Kevinbaconsrealwife · 16/05/2025 19:23

From my own personal experience , my lovely step daughter and her equally lovely wife ( together 10 years) became very proud parents to the most beautiful baby boy 14 months ago…..he is honestly the cutest , most loving, thriving baby and to see them both as devoted mums makes me beyond happy…the love and attention and input from them both is wonderful and I love them all so much… we also make sure there are plenty of male role models in his life …..
My own upbringing was a blessing for me with a lovely mum and dad just as loving and devoted so I knew nothing different ….
So yes, more than happy with 2 mums…..or whatever a family set up is as long as the parents are loving and child/ren are happy, loved and cared for….

Moier · 16/05/2025 19:24

I think if the child/ children are loved and cared for.. it doesn't matter if two women/ two men or one of each.
My friend is married to his husband .. they have a 12 year old daughter.. incredible amazing loving family.

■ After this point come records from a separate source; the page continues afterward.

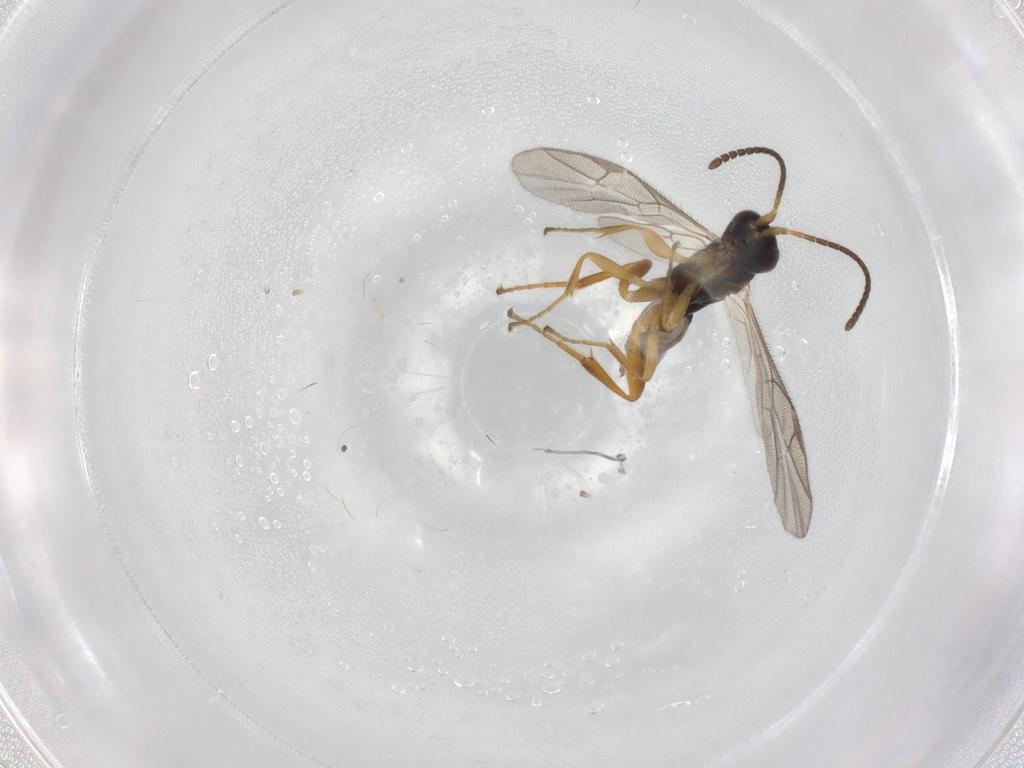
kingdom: Animalia
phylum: Arthropoda
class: Insecta
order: Hymenoptera
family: Ichneumonidae
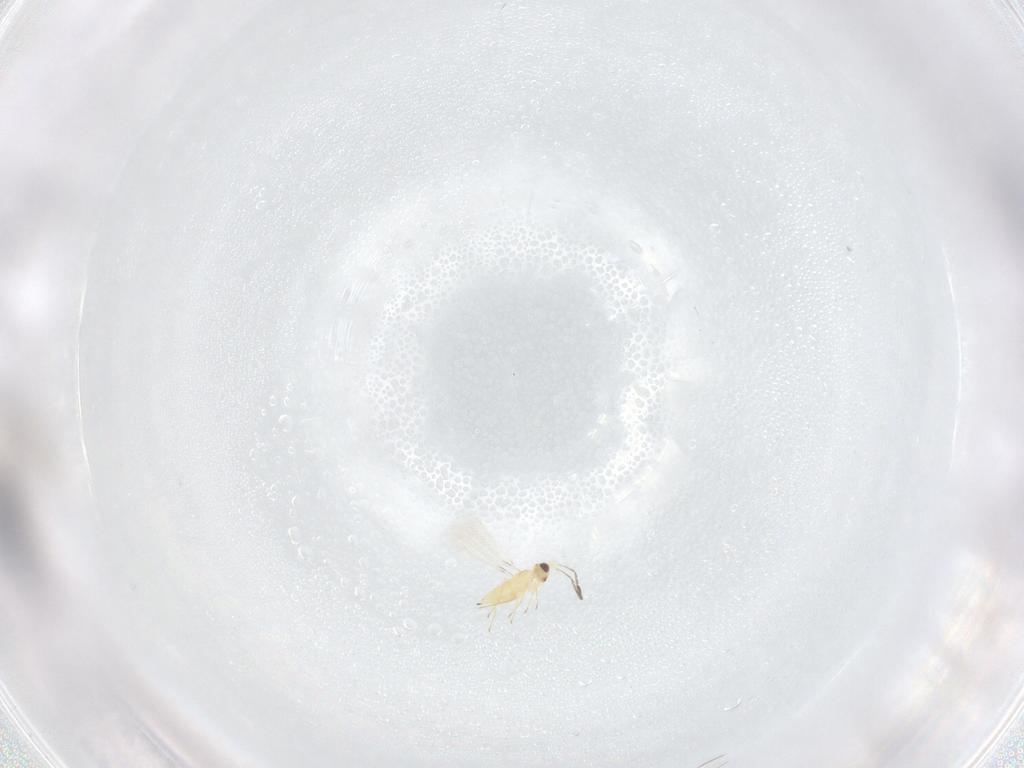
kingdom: Animalia
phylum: Arthropoda
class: Insecta
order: Hymenoptera
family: Mymaridae
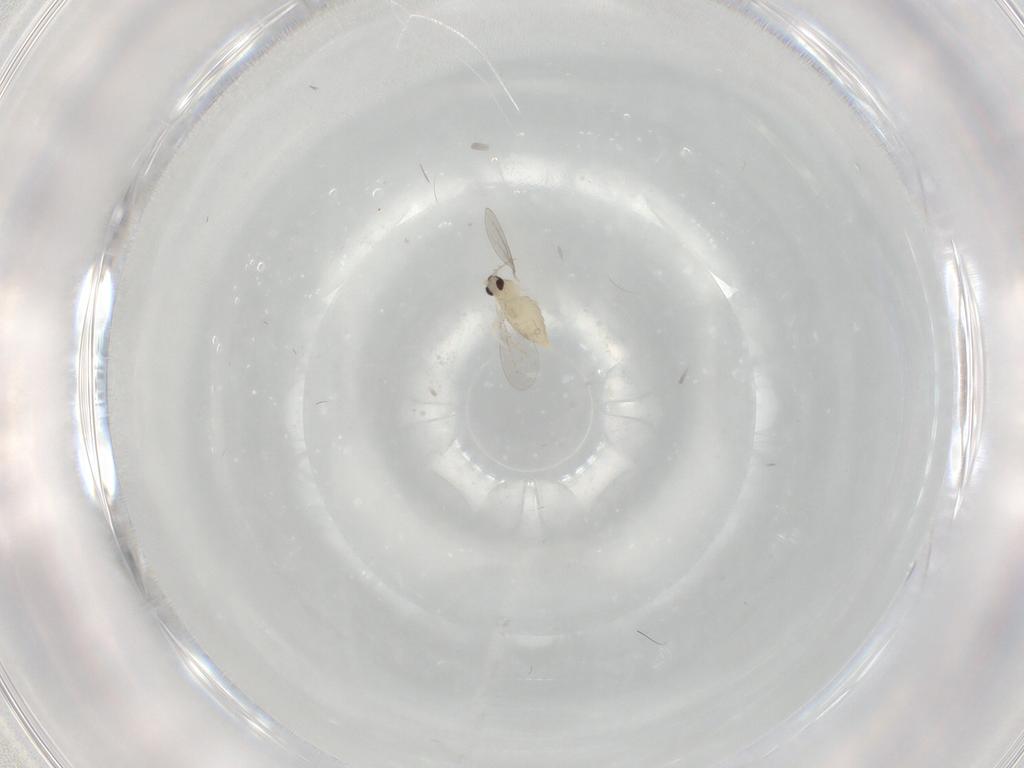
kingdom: Animalia
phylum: Arthropoda
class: Insecta
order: Diptera
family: Cecidomyiidae
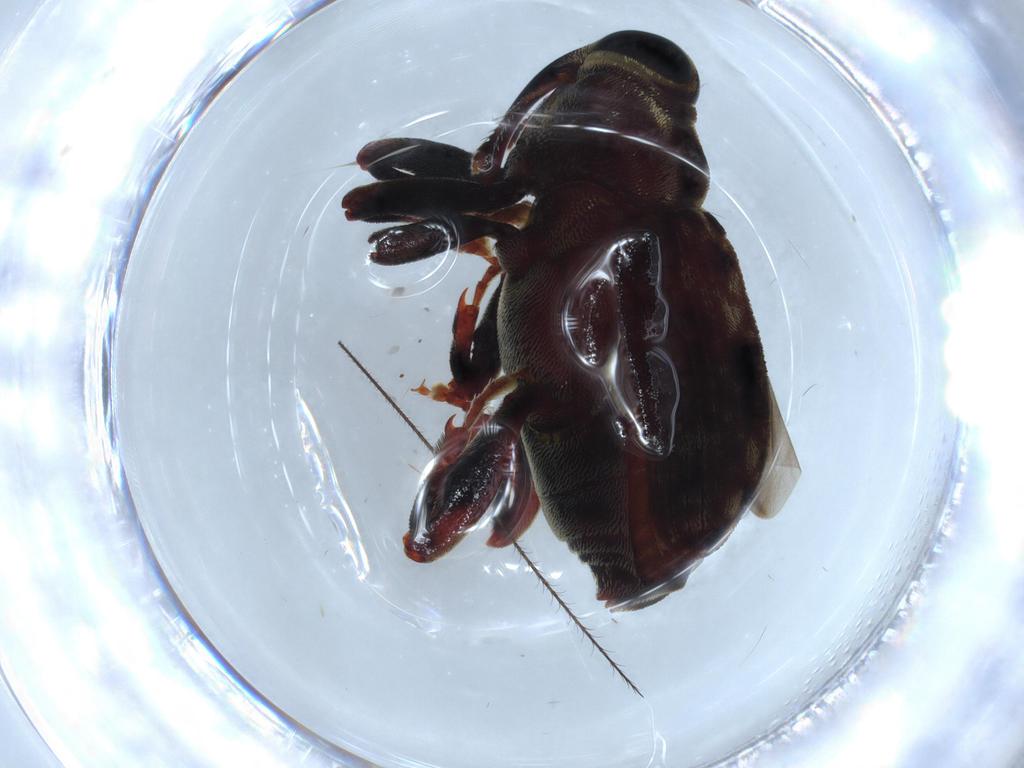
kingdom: Animalia
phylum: Arthropoda
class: Insecta
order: Coleoptera
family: Curculionidae
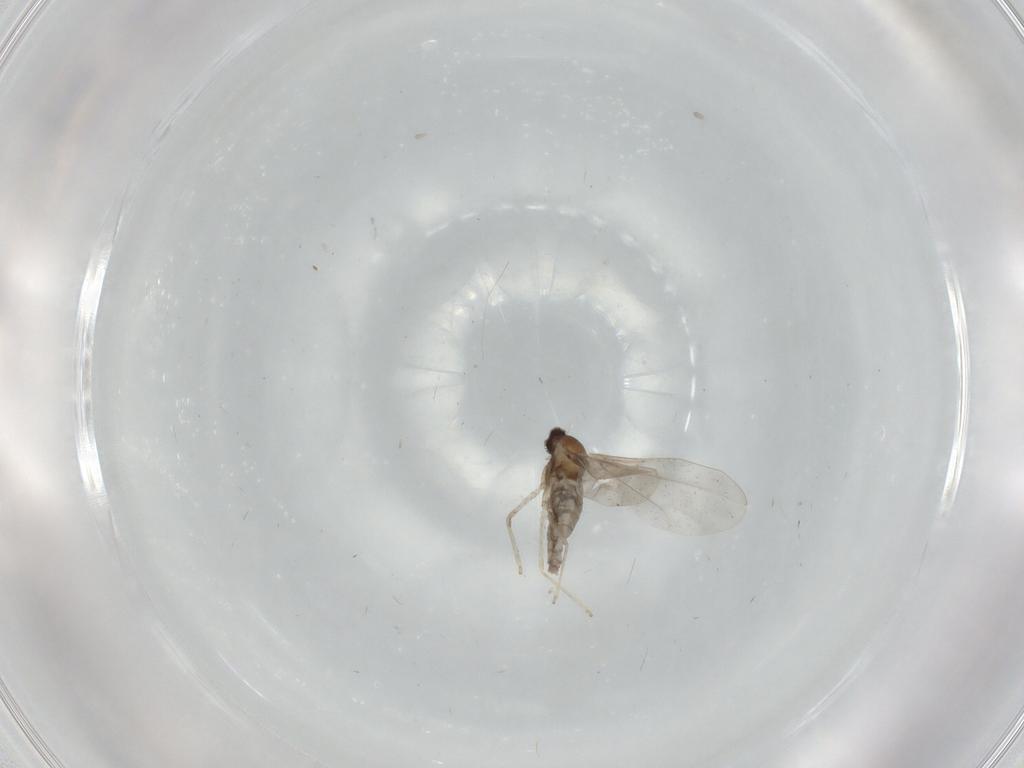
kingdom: Animalia
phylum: Arthropoda
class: Insecta
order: Diptera
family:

Toptotoe · 16/05/2025 19:26

Whiteflowerscreed · 16/05/2025 14:28

I’ll probably get slated but here goes.

I have zero issues with two women raising a baby

and while I’m not against it, I feel a bit more anxious about two men raising a baby. Purely based on one couple we know thinking about having a baby and neither being particularly caring, selfless, nurturing etc. they are luxury jet setter types and I feel they wouldn’t bond/ connect/ cuddle/ put the baby first. I just think a baby needs a mummy. (At least one!!)

I agree - generalising obviously, but I have no concerns about 2 women raising a child but reservations about 2 men, but I do know 2 gay men who are good fathers but I think they are unusual.

LondonLady1980 · 16/05/2025 19:27

I have no issue with two women wanting to have a baby together.

I do feel sad for any child who has to grow up without a loving father.

I feel the same way about children who have to grow up without a mother if two men use fertility treatment to have a baby together.

I’m not fussed by “traditional family units” as they are the anomaly these days anyway but I do think that children should have a loving mother and father whenever possible as in my opinion they both play very important roles.